**Given passage**
┌────────

YAML Chain Configuration Guide

This guide explains how to use YAML files to define pg_timetable chains as an alternative to SQL-based configuration.

Overview

YAML chain definitions provide a human-readable way to create scheduled task chains without writing SQL. Benefits include:

Creating complex multi-step workflows with clear structure
Version controlling your chain configurations
Easy review and modification of scheduled tasks
Sharing chain templates across environments

Basic Usage

# Load YAML chains
pg_timetable --file chains.yaml postgresql://user:pass@host/db

# Validate YAML without importing
pg_timetable --file chains.yaml --validate

# Replace existing chains with same names
pg_timetable --file chains.yaml --replace postgresql://user:pass@host/db

YAML Format

Basic Structure

chains:
  - name: "chain-name"                 # Required: unique identifier
    schedule: "* * * * *"              # Required: cron format
    live: true                         # Optional: enable/disable chain
    max_instances: 1                   # Optional: max parallel executions
    timeout: 30000                     # Optional: timeout in milliseconds
    self_destruct: false               # Optional: delete after success
    exclusive: false                   # Optional: pause other chains while running
    client_name: "worker-1"            # Optional: restrict to specific client
    on_error: "SELECT log_error($1)"   # Optional: error handling SQL
    tasks:                             # Required: array of tasks
      - name: "task-name"              # Optional: task description
        kind: "SQL"                    # Optional: SQL, PROGRAM, or BUILTIN
        command: "SELECT now()"        # Required: command to execute
        run_as: "postgres"             # Optional: role for SET ROLE
        connect_string: "postgresql://user@host/otherdb"  # Optional: different database connection
        ignore_error: false            # Optional: continue on error
        autonomous: false              # Optional: run outside transaction
        timeout: 5000                  # Optional: task timeout in ms
        parameters:                    # Optional: task parameters, each entry causes separate execution
          - ["value1", 42]             # Parameters for SQL tasks are arrays of values

Task Parameters

Each task can have multiple parameter entries, with each entry causing a separate execution:

# SQL task parameters (arrays of values)

└────────

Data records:
┌────────

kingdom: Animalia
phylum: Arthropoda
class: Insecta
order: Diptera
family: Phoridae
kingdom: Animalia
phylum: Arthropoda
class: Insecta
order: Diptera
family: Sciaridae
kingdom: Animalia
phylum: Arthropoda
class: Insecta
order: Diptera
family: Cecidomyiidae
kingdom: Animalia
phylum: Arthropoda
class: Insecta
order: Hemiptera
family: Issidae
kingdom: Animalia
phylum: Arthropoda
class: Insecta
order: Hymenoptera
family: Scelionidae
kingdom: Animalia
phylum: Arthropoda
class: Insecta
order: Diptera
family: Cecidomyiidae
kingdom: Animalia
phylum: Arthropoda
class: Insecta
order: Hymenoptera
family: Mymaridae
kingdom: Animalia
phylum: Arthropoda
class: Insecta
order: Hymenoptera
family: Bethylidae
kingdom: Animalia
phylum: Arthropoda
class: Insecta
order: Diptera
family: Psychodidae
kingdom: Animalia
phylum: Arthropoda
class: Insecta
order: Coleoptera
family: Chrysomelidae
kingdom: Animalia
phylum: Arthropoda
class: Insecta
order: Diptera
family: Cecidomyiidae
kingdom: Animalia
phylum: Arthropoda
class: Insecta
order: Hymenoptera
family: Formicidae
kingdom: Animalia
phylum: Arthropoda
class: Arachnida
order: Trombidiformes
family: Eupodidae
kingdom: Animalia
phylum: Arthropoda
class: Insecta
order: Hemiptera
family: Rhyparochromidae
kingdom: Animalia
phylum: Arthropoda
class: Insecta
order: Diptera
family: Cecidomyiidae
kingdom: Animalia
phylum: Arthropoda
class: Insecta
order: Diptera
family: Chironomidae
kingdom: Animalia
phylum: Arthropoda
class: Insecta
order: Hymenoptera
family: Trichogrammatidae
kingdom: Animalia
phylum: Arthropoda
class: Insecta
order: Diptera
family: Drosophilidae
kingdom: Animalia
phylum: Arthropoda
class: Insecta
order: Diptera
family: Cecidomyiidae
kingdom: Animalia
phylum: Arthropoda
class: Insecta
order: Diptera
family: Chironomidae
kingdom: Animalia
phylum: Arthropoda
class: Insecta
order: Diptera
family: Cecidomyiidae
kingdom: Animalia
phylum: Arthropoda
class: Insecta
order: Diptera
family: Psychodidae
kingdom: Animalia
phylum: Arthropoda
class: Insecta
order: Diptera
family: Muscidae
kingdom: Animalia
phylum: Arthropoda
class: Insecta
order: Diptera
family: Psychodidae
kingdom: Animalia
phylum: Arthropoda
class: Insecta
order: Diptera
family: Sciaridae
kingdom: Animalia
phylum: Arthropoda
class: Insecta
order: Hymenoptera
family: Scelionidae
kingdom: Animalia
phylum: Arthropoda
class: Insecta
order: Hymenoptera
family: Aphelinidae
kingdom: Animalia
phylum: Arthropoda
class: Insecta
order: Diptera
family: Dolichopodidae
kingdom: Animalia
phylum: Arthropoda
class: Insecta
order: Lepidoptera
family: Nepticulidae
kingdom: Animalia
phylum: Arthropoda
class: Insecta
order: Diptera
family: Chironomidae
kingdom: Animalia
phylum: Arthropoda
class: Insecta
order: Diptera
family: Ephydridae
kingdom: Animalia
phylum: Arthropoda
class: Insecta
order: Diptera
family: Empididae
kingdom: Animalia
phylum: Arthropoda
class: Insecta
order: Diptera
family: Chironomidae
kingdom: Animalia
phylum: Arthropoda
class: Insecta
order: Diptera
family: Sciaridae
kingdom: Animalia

└────────

**Task description**
Answer these questions from the YAML chain guide:
1. Which command-line flag checks a YAML file without importing it?
2. In what unit is a chain's timeout given?
3. What three values can a task's kind take?
Answer from the YAML chain guide alone.

**Output for this task**
1. --validate
2. Milliseconds
3. SQL, PROGRAM, or BUILTIN